The New Sudoku Players' Forum

[creint]

Removing pencilmarks to make it harder.
A special case but hard to define what the restrictions are. Unique solution assumptions are dangerous until fully proven.

Can you still post your solution without using that 7?
Do you know any solvers that can solve this?

[Leren]

Hi creint,

Since you seem to not use uniqueness moves the best way forward is to re-define the original problem with the 7 as the only candidate in r6c3, reducing the total number of candidates to 604.

The only public Str8ts solvers I know about are the one on Andrew Stuart's site, and one I found here, but I haven't used it.

The solution with the 7 as a clue is relatively easy, by the standards of so called Extreme Stre8ts puzzles, but as with most Str8ts puzzles, takes a lot of moves.
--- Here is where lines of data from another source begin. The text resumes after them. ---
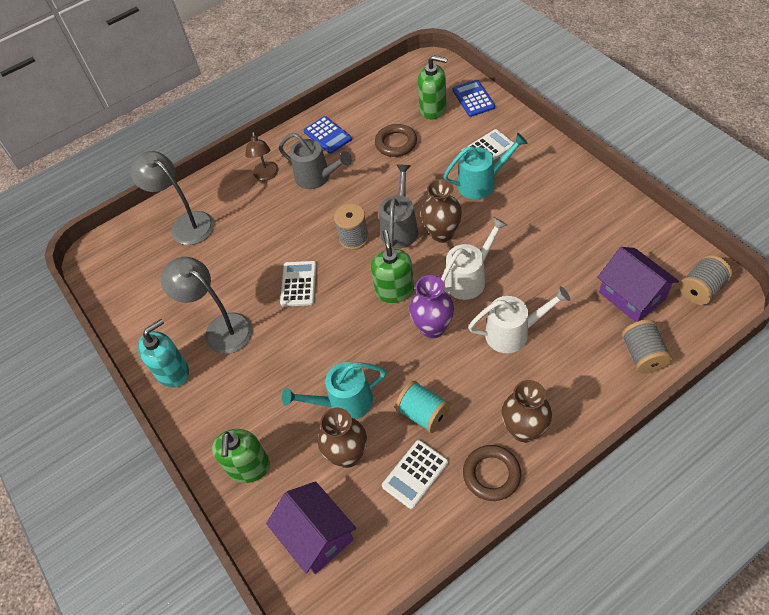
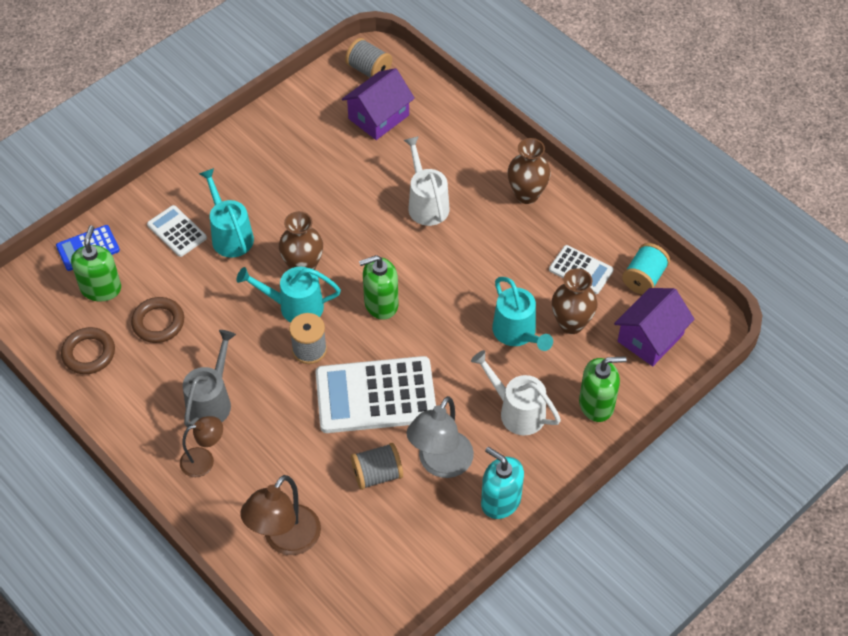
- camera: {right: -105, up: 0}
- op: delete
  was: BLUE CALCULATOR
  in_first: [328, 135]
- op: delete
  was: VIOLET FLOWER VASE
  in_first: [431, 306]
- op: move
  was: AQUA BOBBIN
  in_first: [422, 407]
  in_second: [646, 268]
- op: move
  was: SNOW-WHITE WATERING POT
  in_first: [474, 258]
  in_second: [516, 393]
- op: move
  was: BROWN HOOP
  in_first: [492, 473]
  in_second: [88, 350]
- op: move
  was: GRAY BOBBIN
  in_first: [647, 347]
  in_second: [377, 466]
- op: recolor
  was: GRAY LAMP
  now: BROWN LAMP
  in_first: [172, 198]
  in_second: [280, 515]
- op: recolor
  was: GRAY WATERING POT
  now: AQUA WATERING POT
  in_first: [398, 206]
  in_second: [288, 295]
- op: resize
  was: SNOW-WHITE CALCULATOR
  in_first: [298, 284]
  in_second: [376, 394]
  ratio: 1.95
My solution takes 69 moves, none too difficult but not practical to post on the forum.

The solution with just the 3 removed is much harder. My solver (in humanistic mode) can't solve it, and I doubt whether any non-guessing solver can.

There is very little publicly available information on Str8ts humanistic solving methods. Apart from Andrew Stuart's explanations, the slideshow here is about the best I can do.

You can try and get as far as you can and then post a PM and I can suggest a way forward. As I said before you can remove 2 & 3 from the lower compartment in Column 1, which will solve a few cells.

Leren

[eleven]

Removing pencilmarks to make it harder.
A special case but hard to define what the restrictions are. Unique solution assumptions are dangerous until fully proven.

Isn't the proof obvious ?
If each digit in each cell can be replaced by the complement, every sequence keeps to be a sequence, and all normal sudoku rules are kept valid too to give a second solution for such a "symmetric" candidate grid.
No matter, how much candidates you have in the cell, as long as the complement of each digit is there too.

[yzfwsf]

For fun, I tried your examples. SudoRules allows to do this easily:

SKFR rate this sukaku at ER/EP/ED=8.9/1.2/1.2

[creint]

If you add an greater-than constraint then you don't need to remove a pencil mark. A lot of rules must apply and checked before this can be used, I don't know if this is an usable tactic for users.
My solver can solve it with easy tactics when 7 placed. Else it needs chains in chains, SE < 12.